Your objective: Among the lines of the data, copy those that hold "Salons".

Records shown:

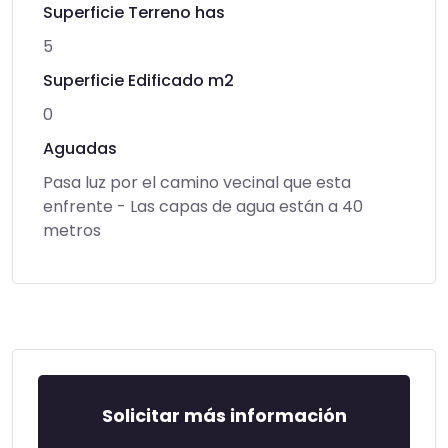
Superficie Terreno has
5
Superficie Edificado m2
0
Aguadas
Pasa luz por el camino vecinal que esta
enfrente - Las capas de agua están a 40
metros
Solicitar más información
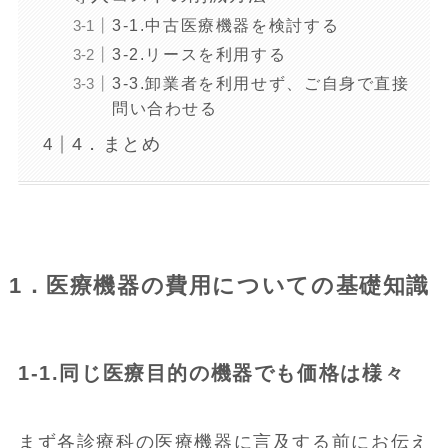
3-1.中古医療機器を検討する
3-2.リースを利用する
3-3.卸業者を利用せず、ご自身で直接
問い合わせる
4．まとめ
1．医療機器の費用についての基礎知識
1-1.同じ医療目的の機器でも価格は様々
まず各診療科の医療機器に言及する前にお伝え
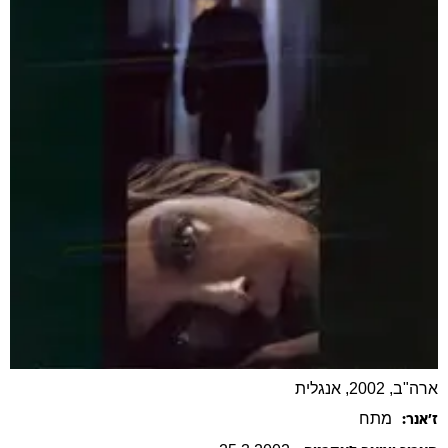
ארה"ב, 2002, אנגלית
מתח
ז׳אנר:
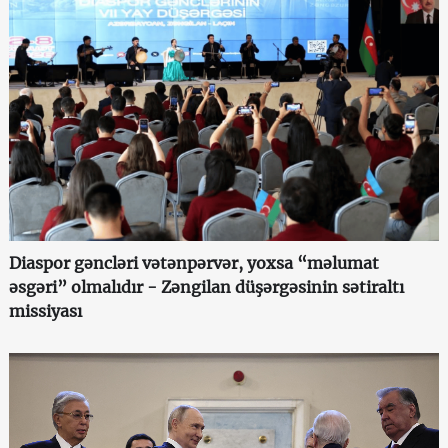
Diaspor gəncləri vətənpərvər, yoxsa “məlumat
əsgəri” olmalıdır - Zəngilan düşərgəsinin sətiraltı
missiyası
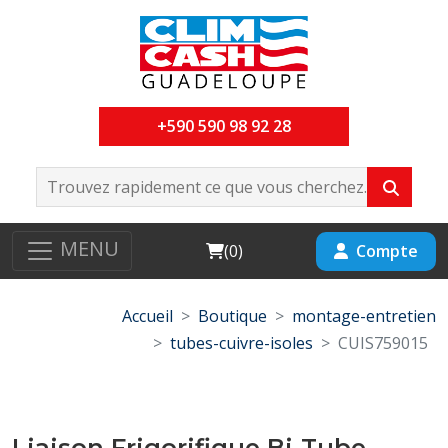
+590 590 98 92 28
MENU
Cart
Compte
(
0
)
Accueil
Boutique
montage-entretien
tubes-cuivre-isoles
CUIS759015
Liaison Frigorifique Bi-Tube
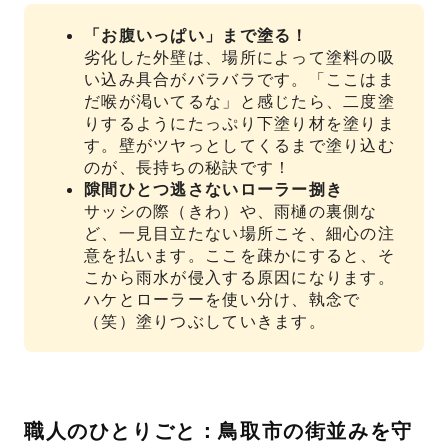
「お腹いっぱい」まで塗る！
劣化した外壁は、場所によって塗料の吸
い込み具合がバラバラです。「ここはま
だ喉が渇いてるな」と感じたら、二度塗
りするようにたっぷり下塗り材を塗りま
す。壁がツヤっとしてくるまで塗り込む
のが、長持ちの秘訣です！
隙間ひとつ逃さないローラー捌き
サッシの際（きわ）や、雨樋の裏側な
ど、一見目立たない場所こそ、細心の注
意を払います。ここを疎かにすると、そ
こから雨水が侵入する原因になります。
ハケとローラーを使い分け、執念で
（笑）塗りつぶしていきます。
職人のひとりごと：鳥取市の街並みを守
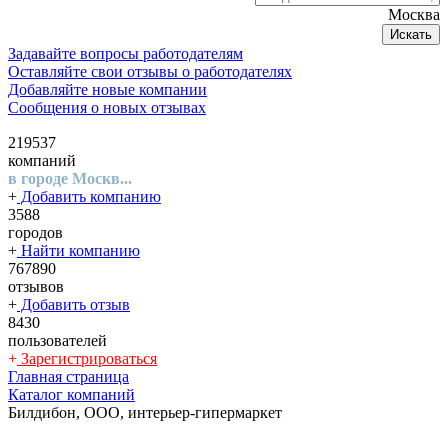
Москва
Искать
Задавайте вопросы работодателям
Оставляйте свои отзывы о работодателях
Добавляйте новые компании
Сообщения о новых отзывах
219537
компаний
в городе Москв...
+
Добавить компанию
3588
городов
+
Найти компанию
767890
отзывов
+
Добавить отзыв
8430
пользователей
+
Зарегистрироваться
Главная страница
Каталог компаний
Билдибон, ООО, интерьер-гипермаркет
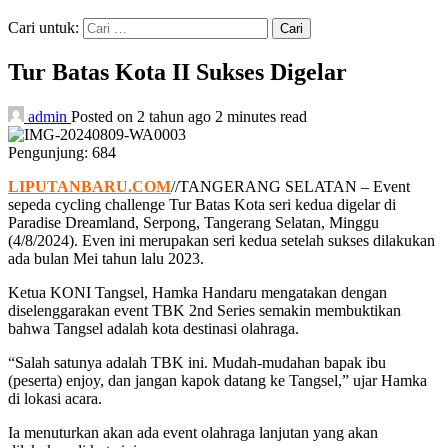
Cari untuk:
Tur Batas Kota II Sukses Digelar
admin
Posted on 2 tahun ago
2 minutes read
Pengunjung:
684
LIPUTANBARU.COM
//TANGERANG SELATAN – Event
sepeda cycling challenge Tur Batas Kota seri kedua digelar di
Paradise Dreamland, Serpong, Tangerang Selatan, Minggu
(4/8/2024). Even ini merupakan seri kedua setelah sukses dilakukan
ada bulan Mei tahun lalu 2023.
Ketua KONI Tangsel, Hamka Handaru mengatakan dengan
diselenggarakan event TBK 2nd Series semakin membuktikan
bahwa Tangsel adalah kota destinasi olahraga.
“Salah satunya adalah TBK ini. Mudah-mudahan bapak ibu
(peserta) enjoy, dan jangan kapok datang ke Tangsel,” ujar Hamka
di lokasi acara.
Ia menuturkan akan ada event olahraga lanjutan yang akan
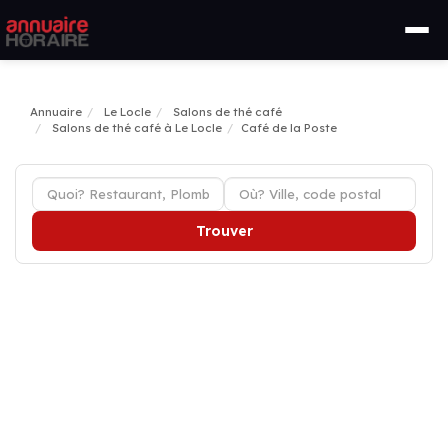
Annuaire
Le Locle
Salons de thé café
Salons de thé café à Le Locle
Café de la Poste
Trouver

Task result:
Salons de thé café
Salons de thé café à Le Locle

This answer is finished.